Task prompt:
Reproduce the advisory on the sudo race condition word for word, starting at "Solution:   OpenBSD has" and ending at "message listed below.".

Reading text:
In a certain configuration, a local user can exploit a race condition to execute arbitrary commands on the target system. If there is a sudoers 'ALL' entry that follows the local user's sudoers entry, then the flaw can be exploited.

The vendor credits Charles Morris with reporting this vulnerability.

Impact:   A local user can execute arbitrary commands in certain cases.
Solution:   OpenBSD has released a fix for OpenBSD-current and the 3.6 and 3.7 -stable branches. Patches for OpenBSD 3.6 and 3.7 are available at:

ftp://ftp.openbsd.org/pub/OpenBSD/patches/3.6/common/018_sudo.patch
ftp://ftp.openbsd.org/pub/OpenBSD/patches/3.7/common/003_sudo.patch

Vendor URL:  www.sudo.ws/sudo/alerts/path_race.html (Links to External Site)
Cause:   Access control error, State error
Underlying OS:  UNIX (OpenBSD)
Underlying OS Comments:  3.6, 3.7

Message History:   This archive entry is a follow-up to the message listed below.
Jun 20 2005 Sudo Race Condition in Processing Command Pathnames Lets Local Users Execute Arbitrary Commands



 Source Message Contents

Subject:  security fix for sudo available


Summary:
    A race condition in Sudo's command pathname handling could allow
    a user with Sudo privileges to run arbitrary commands.

Details:
    When a user runs a command via Sudo, the inode and device numbers
    of the command are compared to those of commands with the same
    basename found in the sudoers file (see the Background paragraph
    for more information).  When a match is found, the path to the
    matching command listed in the sudoers file is stored in the
    variable safe_cmnd,  which is later used to execute the command.
    Because the actual path executed comes from the sudoers file
    and not directly from the user, Sudo should be safe from race
    conditions involving symbolic links.  However, if a sudoers
    entry containing the pseudo-command ALL follows the user's
    sudoers entry the contents of safe_cmnd will be overwritten
    with the path the user specified on the command line, making
    Sudo vulnerable to the aforementioned race condition.

Impact:
    Exploitation of the bug requires that the user be allowed to
    run one or more commands via Sudo and be able to create symbolic
    links in the filesystem.  Furthermore, a sudoers entry giving
    another user access to the ALL pseudo-command must follow the
    user's sudoers entry for the race to exist.

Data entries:
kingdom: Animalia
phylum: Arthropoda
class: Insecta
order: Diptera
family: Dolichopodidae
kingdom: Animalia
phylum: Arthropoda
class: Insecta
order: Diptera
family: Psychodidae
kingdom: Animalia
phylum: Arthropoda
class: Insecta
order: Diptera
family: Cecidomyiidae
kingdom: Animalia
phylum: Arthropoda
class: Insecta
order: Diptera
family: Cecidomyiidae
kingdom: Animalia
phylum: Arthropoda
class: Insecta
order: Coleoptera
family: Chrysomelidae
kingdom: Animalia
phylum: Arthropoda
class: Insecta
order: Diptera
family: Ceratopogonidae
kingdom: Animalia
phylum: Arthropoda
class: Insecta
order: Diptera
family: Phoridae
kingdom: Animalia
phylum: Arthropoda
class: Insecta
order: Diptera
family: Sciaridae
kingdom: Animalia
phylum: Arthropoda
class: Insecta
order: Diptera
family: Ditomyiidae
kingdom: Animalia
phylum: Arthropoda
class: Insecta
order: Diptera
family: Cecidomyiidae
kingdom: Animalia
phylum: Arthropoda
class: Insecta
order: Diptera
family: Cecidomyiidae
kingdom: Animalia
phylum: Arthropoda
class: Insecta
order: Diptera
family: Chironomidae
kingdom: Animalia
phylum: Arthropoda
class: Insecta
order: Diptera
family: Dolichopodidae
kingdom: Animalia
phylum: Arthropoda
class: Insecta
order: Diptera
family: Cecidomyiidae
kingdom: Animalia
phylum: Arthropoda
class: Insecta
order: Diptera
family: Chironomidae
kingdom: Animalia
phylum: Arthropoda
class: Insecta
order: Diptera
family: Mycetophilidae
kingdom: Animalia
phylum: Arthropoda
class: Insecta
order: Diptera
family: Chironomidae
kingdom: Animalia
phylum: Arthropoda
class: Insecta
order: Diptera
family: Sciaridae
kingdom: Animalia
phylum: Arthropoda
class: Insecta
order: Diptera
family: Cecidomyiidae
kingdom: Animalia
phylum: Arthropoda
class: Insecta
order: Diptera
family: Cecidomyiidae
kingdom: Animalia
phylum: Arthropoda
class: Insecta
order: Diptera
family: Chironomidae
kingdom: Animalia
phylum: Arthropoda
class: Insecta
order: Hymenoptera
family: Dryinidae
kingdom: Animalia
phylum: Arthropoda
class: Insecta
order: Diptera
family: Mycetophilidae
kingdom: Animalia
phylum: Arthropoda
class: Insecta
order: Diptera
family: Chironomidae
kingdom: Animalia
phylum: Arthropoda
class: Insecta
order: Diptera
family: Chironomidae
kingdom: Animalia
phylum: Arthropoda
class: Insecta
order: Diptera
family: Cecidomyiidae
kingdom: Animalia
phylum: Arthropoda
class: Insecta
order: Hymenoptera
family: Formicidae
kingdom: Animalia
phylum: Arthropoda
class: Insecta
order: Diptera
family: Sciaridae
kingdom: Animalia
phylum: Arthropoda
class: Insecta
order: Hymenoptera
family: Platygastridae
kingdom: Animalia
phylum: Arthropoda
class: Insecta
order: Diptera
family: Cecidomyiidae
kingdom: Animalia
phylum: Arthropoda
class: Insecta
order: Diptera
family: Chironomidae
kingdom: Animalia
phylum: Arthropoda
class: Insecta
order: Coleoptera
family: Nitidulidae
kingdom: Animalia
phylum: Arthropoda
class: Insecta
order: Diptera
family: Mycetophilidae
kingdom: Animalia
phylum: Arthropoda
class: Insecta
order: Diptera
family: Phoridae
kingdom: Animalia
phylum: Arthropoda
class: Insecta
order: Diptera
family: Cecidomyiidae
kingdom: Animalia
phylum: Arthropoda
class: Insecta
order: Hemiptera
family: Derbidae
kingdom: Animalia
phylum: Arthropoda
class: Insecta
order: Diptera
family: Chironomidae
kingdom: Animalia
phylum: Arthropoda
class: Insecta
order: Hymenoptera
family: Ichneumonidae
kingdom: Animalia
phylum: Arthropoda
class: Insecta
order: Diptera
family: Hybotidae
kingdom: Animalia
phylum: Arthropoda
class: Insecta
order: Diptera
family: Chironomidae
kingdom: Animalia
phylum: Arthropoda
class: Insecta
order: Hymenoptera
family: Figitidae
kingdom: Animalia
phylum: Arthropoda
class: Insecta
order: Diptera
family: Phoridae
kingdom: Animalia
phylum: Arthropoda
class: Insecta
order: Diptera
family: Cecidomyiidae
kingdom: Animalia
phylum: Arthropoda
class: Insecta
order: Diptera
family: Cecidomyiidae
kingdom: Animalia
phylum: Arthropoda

Exercise response:
Solution:   OpenBSD has released a fix for OpenBSD-current and the 3.6 and 3.7 -stable branches. Patches for OpenBSD 3.6 and 3.7 are available at:

ftp://ftp.openbsd.org/pub/OpenBSD/patches/3.6/common/018_sudo.patch
ftp://ftp.openbsd.org/pub/OpenBSD/patches/3.7/common/003_sudo.patch

Vendor URL:  www.sudo.ws/sudo/alerts/path_race.html (Links to External Site)
Cause:   Access control error, State error
Underlying OS:  UNIX (OpenBSD)
Underlying OS Comments:  3.6, 3.7

Message History:   This archive entry is a follow-up to the message listed below.